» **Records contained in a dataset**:
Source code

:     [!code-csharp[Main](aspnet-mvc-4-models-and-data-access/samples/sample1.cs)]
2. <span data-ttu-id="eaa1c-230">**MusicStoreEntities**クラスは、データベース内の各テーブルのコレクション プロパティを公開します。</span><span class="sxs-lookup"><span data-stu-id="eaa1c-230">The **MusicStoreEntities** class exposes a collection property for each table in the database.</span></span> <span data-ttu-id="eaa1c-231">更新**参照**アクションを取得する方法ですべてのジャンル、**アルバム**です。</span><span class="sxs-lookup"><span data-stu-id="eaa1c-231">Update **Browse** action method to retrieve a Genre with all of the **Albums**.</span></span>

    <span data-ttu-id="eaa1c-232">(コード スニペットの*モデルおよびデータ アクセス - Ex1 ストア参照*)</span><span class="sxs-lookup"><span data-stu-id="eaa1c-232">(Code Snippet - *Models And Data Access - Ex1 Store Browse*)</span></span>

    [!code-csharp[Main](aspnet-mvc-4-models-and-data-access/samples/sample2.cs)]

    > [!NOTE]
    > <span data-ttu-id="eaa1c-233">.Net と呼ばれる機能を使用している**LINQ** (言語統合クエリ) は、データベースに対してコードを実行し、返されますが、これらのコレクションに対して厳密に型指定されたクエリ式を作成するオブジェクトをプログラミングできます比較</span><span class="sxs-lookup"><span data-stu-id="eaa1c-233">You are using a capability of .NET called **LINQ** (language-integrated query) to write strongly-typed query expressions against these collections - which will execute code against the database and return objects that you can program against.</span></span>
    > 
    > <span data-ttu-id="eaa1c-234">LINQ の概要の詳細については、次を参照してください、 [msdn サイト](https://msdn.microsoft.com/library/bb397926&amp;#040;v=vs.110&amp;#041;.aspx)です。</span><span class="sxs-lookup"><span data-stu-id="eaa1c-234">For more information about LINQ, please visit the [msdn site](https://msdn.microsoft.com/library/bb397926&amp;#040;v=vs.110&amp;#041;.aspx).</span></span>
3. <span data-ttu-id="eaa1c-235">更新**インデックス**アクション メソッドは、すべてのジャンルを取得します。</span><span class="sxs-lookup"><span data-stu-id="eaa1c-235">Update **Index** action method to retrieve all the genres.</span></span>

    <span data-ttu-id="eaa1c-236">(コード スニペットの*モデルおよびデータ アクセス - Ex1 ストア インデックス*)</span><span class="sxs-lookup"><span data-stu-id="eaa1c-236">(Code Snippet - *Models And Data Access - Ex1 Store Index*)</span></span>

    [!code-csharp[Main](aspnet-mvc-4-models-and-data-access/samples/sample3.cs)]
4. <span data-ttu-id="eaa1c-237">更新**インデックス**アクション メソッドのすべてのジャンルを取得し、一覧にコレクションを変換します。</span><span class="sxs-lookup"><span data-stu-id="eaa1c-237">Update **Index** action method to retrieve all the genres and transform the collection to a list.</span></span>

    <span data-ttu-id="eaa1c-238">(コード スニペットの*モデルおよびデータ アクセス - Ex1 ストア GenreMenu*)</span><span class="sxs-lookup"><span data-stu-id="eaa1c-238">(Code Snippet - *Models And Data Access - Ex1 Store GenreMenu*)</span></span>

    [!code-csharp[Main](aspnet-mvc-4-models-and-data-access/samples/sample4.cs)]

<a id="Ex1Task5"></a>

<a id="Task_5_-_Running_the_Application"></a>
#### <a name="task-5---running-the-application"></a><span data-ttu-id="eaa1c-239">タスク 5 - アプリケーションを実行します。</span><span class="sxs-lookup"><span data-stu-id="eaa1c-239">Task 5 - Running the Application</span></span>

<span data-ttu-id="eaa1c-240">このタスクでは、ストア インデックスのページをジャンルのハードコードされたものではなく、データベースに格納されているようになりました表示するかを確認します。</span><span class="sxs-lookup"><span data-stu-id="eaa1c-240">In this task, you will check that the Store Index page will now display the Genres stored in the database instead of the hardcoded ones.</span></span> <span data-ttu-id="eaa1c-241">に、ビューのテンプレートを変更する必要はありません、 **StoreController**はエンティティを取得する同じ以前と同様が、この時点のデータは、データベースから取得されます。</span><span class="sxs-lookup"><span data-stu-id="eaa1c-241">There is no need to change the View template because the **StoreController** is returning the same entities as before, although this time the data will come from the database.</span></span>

» **Exercise**: Please find every line in the records above that holds the word "スニペットの" and copy it.

» **Finished task**:
    <span data-ttu-id="eaa1c-232">(コード スニペットの*モデルおよびデータ アクセス - Ex1 ストア参照*)</span><span class="sxs-lookup"><span data-stu-id="eaa1c-232">(Code Snippet - *Models And Data Access - Ex1 Store Browse*)</span></span>
    <span data-ttu-id="eaa1c-236">(コード スニペットの*モデルおよびデータ アクセス - Ex1 ストア インデックス*)</span><span class="sxs-lookup"><span data-stu-id="eaa1c-236">(Code Snippet - *Models And Data Access - Ex1 Store Index*)</span></span>
    <span data-ttu-id="eaa1c-238">(コード スニペットの*モデルおよびデータ アクセス - Ex1 ストア GenreMenu*)</span><span class="sxs-lookup"><span data-stu-id="eaa1c-238">(Code Snippet - *Models And Data Access - Ex1 Store GenreMenu*)</span></span>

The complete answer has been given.